I point to my Moscow number on the card. She writes it, slowly, saying each of the ten digits aloud: "zero . . . nine . . . six . . . one."
At this point we are interrupted.
"Pardon me," a woman wants to ask a quick question about price. Out comes the binder again. She turns a page. She turns a page. She turns a page.
Bored now and still sweating profusely, I get 1010 rubles out of my purse, ready to pay my 710 rubles and make the change situation easy.
The interloper has her information and leaves. Ludmilla returns to the receipt process.
She writes in the date of drop off and the date of pick up. She writes what seems to me to be a description of the item. It goes on. And on. And on. From time to time she picks up the coat and examines it, and then writes another paragraph. WHAT IS SHE WRITING? The Great Russian Novel?
She finds a worn spot in the lining. Obviously, this is where I sat, probably while driving. Not good news, as this is only going to get worse. I have no idea where to get the coat relined in Moscow. But okay. Defect noticed and documented. I won't be able to cry foul later when I pick it up.
It is now 3:00 sharp.
She is still writing.
After what seems to me to be another full ten minutes (but was probably more like another 60 seconds), she puts down her pen.
"710 rubles," she says.
I hand her my 1010 rubles. She sets it carefully on the counter and finds her cash box. It is a small, plastic box, like a piece of Tupperware without the lid.
She begins to count out change for me . . . "One hundred . . . two hundred . . . "
She stops. She doesn't have change. She doesn't have 300 rubles to give me. I have some other money, but not something that works with her change box scenario.
I turn towards the cheese counter behind me. Surely this is a common occurrence. Surely the grocery store will make change for her. I raise my eyebrows towards the cheese counter.
As if reading my mind, Ludmilla brightens.
"Why don't you BUY something from the shop so they will give you change."
Please, God, no.

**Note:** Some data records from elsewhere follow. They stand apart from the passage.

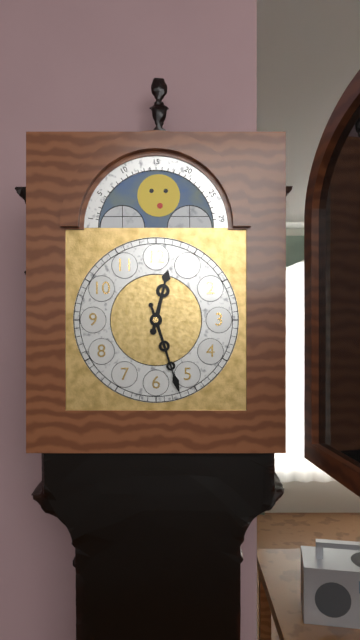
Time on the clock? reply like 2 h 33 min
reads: 12 h 27 min
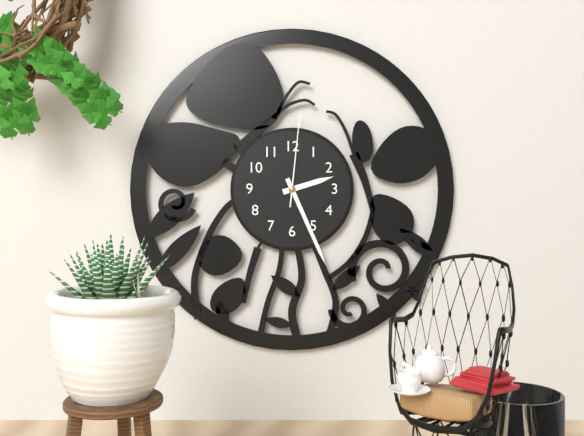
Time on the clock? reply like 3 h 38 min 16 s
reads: 2 h 26 min 01 s
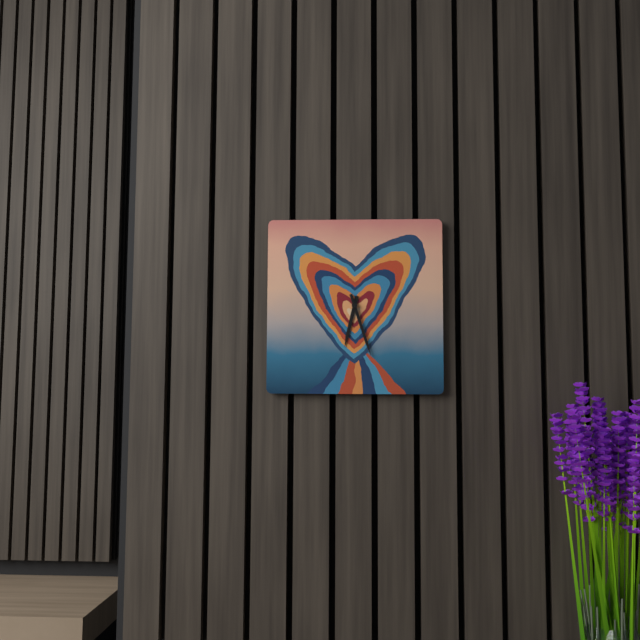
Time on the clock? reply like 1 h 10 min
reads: 6 h 27 min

Anything but this.
What I want now, is a Diet Coke. But still ouchy from my last attempt to buy one, and dubious that my attempt to purchace a 30-ruble item with a 500-ruble note will be met with smiles and flowers, I reject that idea.
Okay . . .
There's a line in front of the part of the store where they sell vodka. I really can't wait that long.

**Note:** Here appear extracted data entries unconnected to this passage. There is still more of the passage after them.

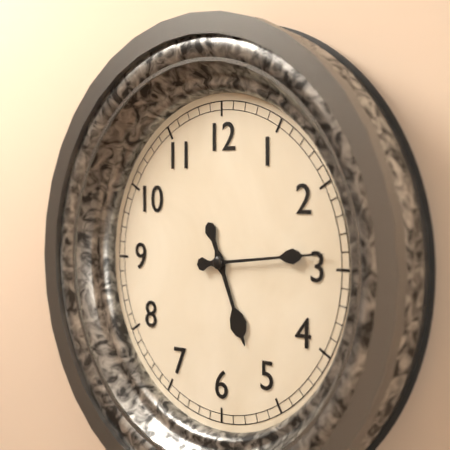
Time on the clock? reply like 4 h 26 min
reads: 5 h 14 min
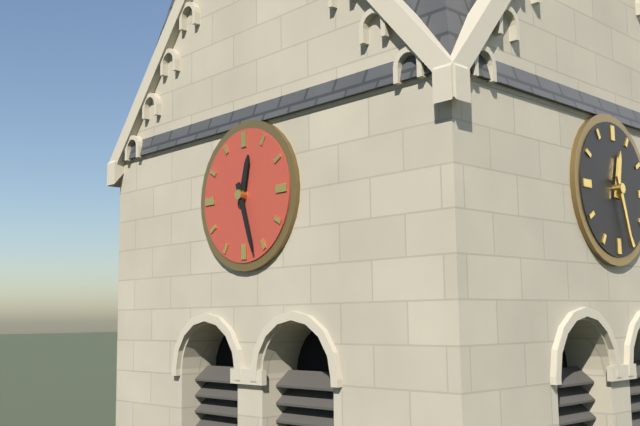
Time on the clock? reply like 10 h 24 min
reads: 12 h 27 min
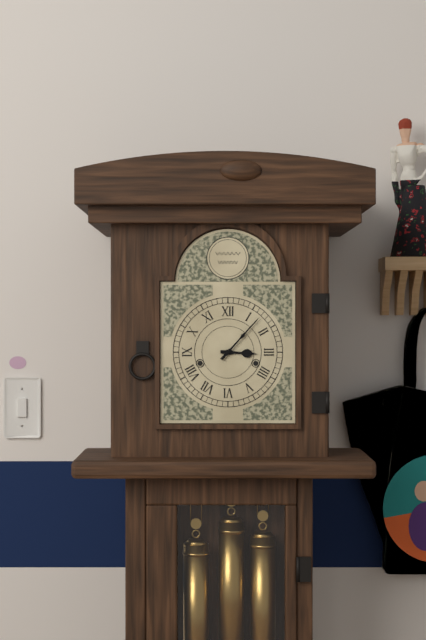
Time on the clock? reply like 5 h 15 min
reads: 3 h 07 min
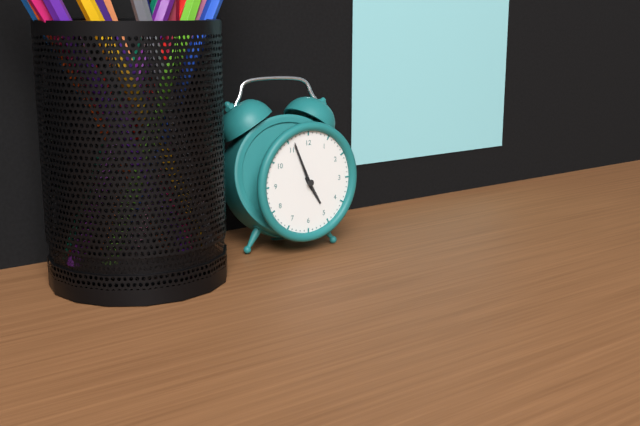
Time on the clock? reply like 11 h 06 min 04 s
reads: 4 h 56 min 56 s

Cheese counter it is. We WERE out of cheese. I had just used the last of it this very morning, making eggs for The Spouse. I could use cheese. I guess.
I approach the cheese counter. Cheese Lady stands up and eyes me warily. I stab at the glass case with my index finger.

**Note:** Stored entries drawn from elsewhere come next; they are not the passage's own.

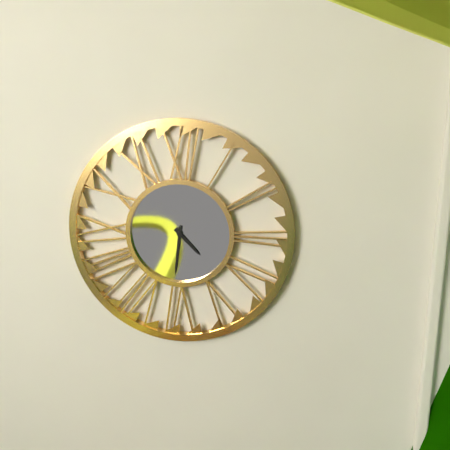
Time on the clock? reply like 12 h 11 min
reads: 4 h 31 min
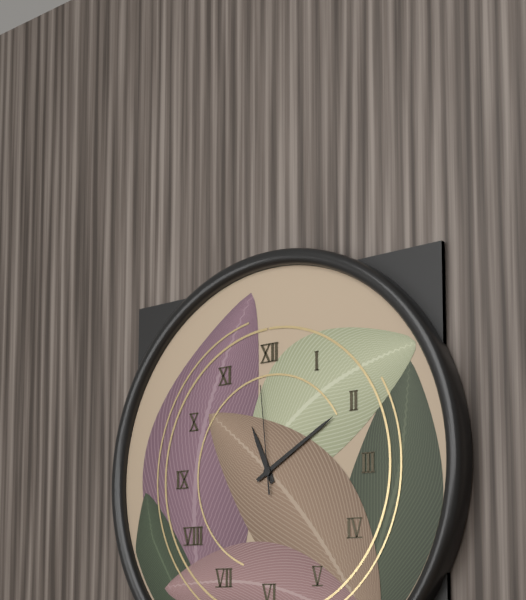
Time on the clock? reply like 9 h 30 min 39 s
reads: 11 h 10 min 59 s
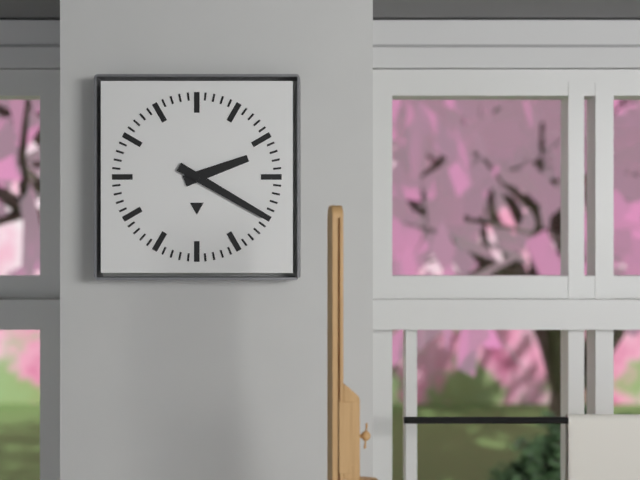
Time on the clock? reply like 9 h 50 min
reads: 2 h 20 min
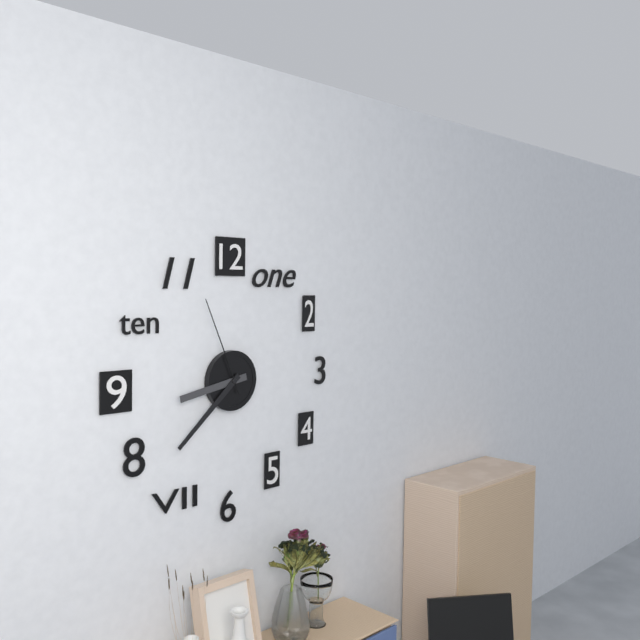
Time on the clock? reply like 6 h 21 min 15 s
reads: 8 h 38 min 56 s
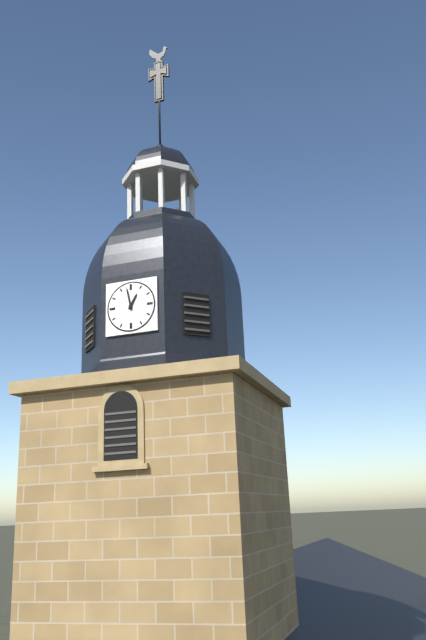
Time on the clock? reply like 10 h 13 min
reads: 12 h 58 min
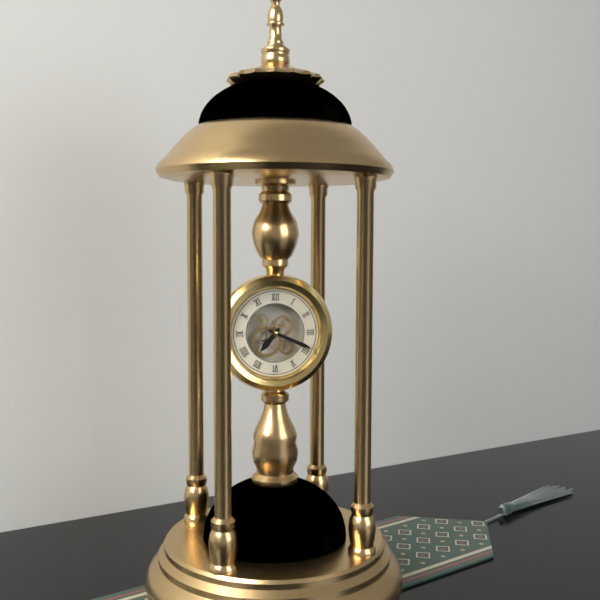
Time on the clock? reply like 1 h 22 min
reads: 7 h 19 min
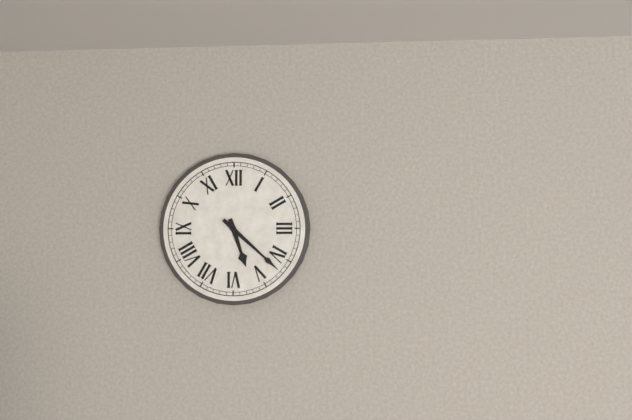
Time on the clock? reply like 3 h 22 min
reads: 5 h 22 min
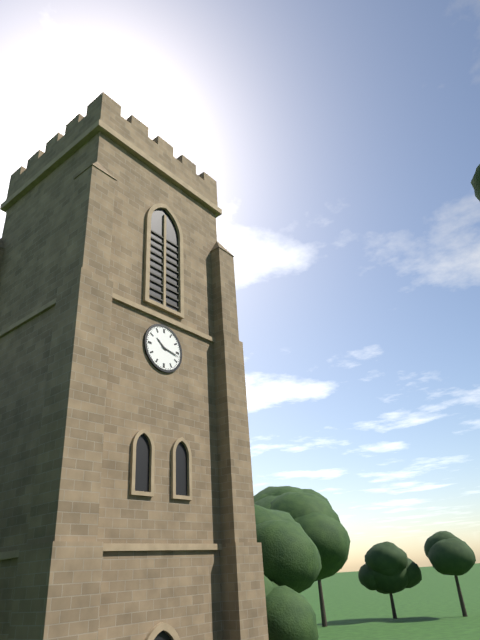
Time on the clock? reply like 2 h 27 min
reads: 10 h 17 min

"This . . . cheese . . . please." I smile hopefully.
On her side of the display case Cheese Lady miraculously points to the very cheese I want.
"You want the WHOLE thing?" She is incredulous. The crazy American woman is buying an entire package of cheese. It must weigh . . . a whole 500 grams! (That's roughly a pound, for you non-metric types. And while I am digressing, I will confess that, in the interest of artistic integrity, I fished the wrapping out of the garbage can, where it was already buried beneath the children's uneatten penne, so as to make this entry just that much more real for you. I care that much.)
"Da. Whole thing," I tell Cheese Lady.
She snorts. "Well, it's your rubles . . . "
She weighs the cheese. It costs 249 rubles. I have a 500. I set that on the counter and say "I have nine . . ." as I start to count out nine rubles.
"FORGET THE NINE!" she barks. Okay, okay! Sheesh. I collect my cheese and my change.
So the rest is boring. I took back my 1000-ruble note and gave Ludmilla a 500-ruble note and two 100-ruble notes. She still had the ten-ruble note on the counter. She finished writing War and Peace on the receipt. Without the coat, but now armed with a cheese, I was not that late to collect the children.
P.S. I stopped at the liquor store on the way home. To get, you know, vodka.